Drug Interactions between lefamulin and ruxolitinib topical

MONITOR CLOSELY: Smoking during treatment with topical ruxolitinib may increase the risk of major adverse cardiovascular events (MACE) and the risk of developing malignancies, including lymphomas. During clinical trials, patients who were current or past smokers and received oral Janus Kinase (JAK) inhibitors to treat inflammatory conditions had an additional increased risk of overall malignancies. Additionally, oral JAK inhibitors reportedly increase patients' risk of MACE, including cardiovascular death, myocardial infarction, and stroke, particularly in patients who are current or past smokers or patients with other cardiovascular risk factors.

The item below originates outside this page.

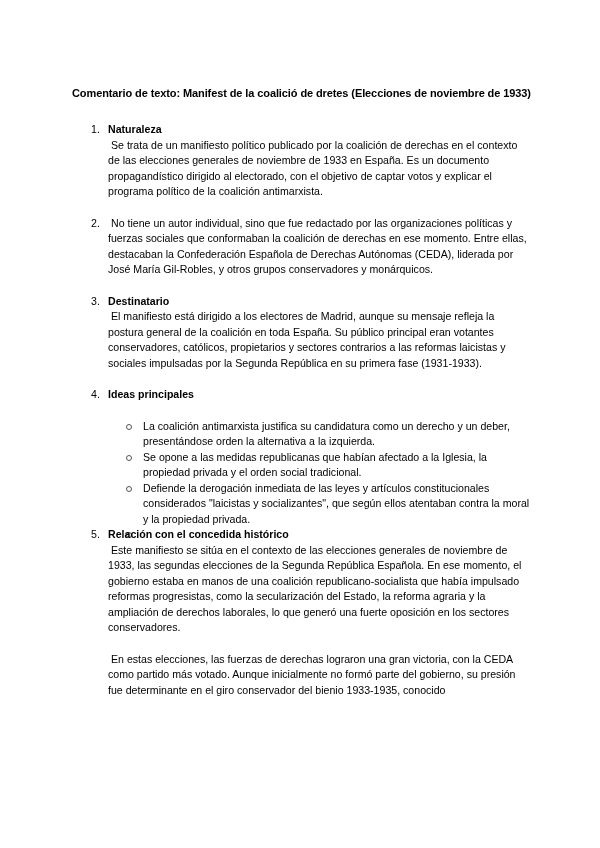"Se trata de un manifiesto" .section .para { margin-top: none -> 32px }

MANAGEMENT: The potential risks and benefits of topical ruxolitinib should be carefully weighed prior to initiating therapy, particularly in patients with cardiovascular risk factors, as well as those with a history of malignancy, those who develop a malignancy while on treatment, and/or patients who are current or past smokers. Patients should be informed about the symptoms of serious cardiovascular events and the steps to take if they occur. The manufacturer recommends discontinuing topical ruxolitinib in patients who have experienced a myocardial infarction or stroke.

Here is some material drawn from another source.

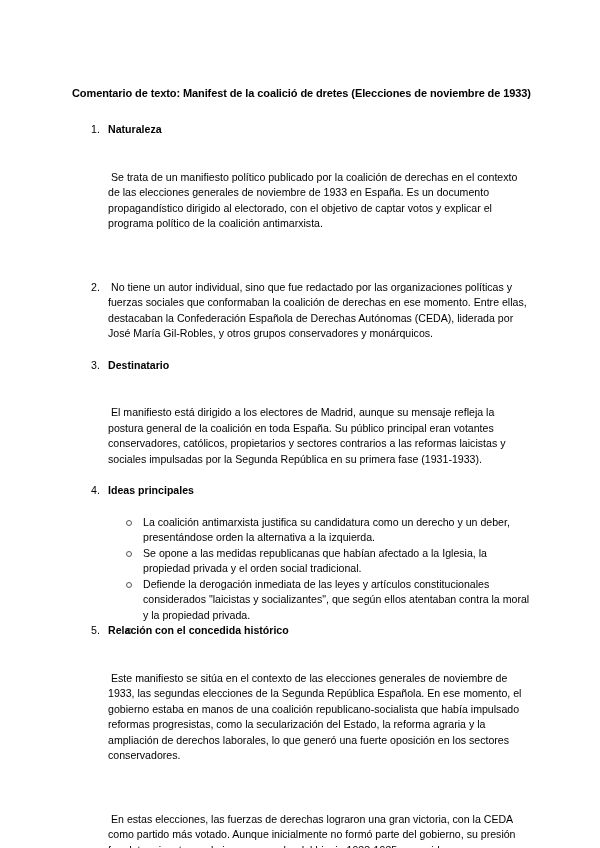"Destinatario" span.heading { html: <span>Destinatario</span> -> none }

ADJUST DOSING INTERVAL: Food may reduce the oral bioavailability of lefamulin. When a single 600 mg oral dose of lefamulin was administered with a high-calorie, high-fat breakfast (800 to 1000 calories; approximately 50% from fat), lefamulin peak plasma concentration (Cmax) and systemic exposure (AUC) decreased by approximately 23% and 18%, respectively.

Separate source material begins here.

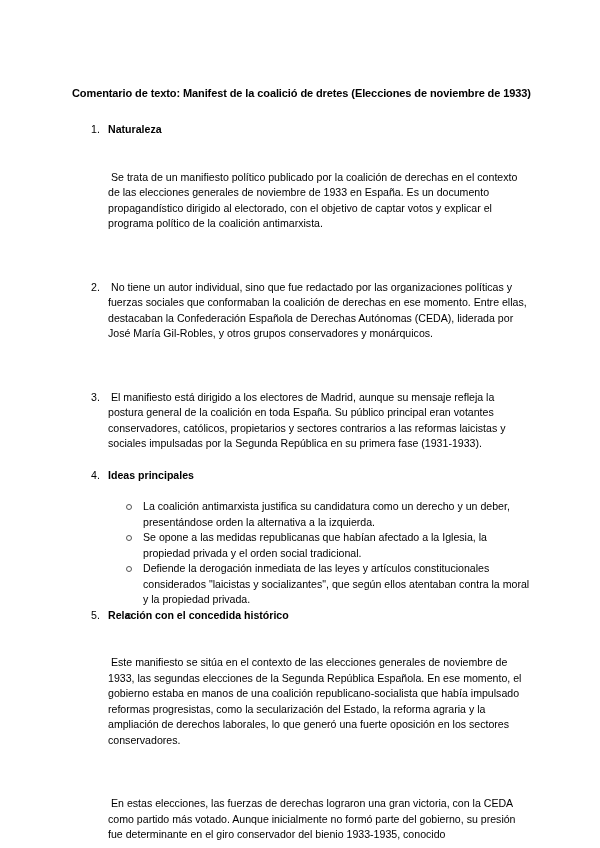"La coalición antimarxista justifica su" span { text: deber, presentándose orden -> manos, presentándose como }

GENERALLY AVOID: Grapefruit juice may increase the oral bioavailability of lefamulin. The proposed mechanism is inhibition of CYP450 3A4-mediated first-pass metabolism in the gut wall by certain compounds present in grapefruit. Inhibition of hepatic CYP450 3A4 may also contribute. The interaction has not been studied with grapefruit juice, but pharmacokinetic data are available for the potent CYP450 3A4 inhibitor, ketoconazole. When oral lefamulin was administered with oral ketoconazole, mean lefamulin peak plasma concentration (Cmax) and systemic exposure (AUC) increased by 58% and 165%, respectively. In general, the effect of grapefruit juice is concentration-, dose- and preparation-dependent, and can vary widely among brands. Certain preparations of grapefruit juice (e.g., high dose, double strength) have sometimes demonstrated potent inhibition of CYP450 3A4, while other preparations (e.g., low dose, single strength) have typically demonstrated moderate inhibition. Increased exposure to lefamulin may increase the risk of QT interval prolongation, which has been associated with ventricular arrhythmias including torsade de pointes and sudden death.

MANAGEMENT: Lefamulin tablets should be taken at least one hour before or two hours after a meal. Patients should preferably avoid or limit the consumption of grapefruit and grapefruit juice during treatment with lefamulin.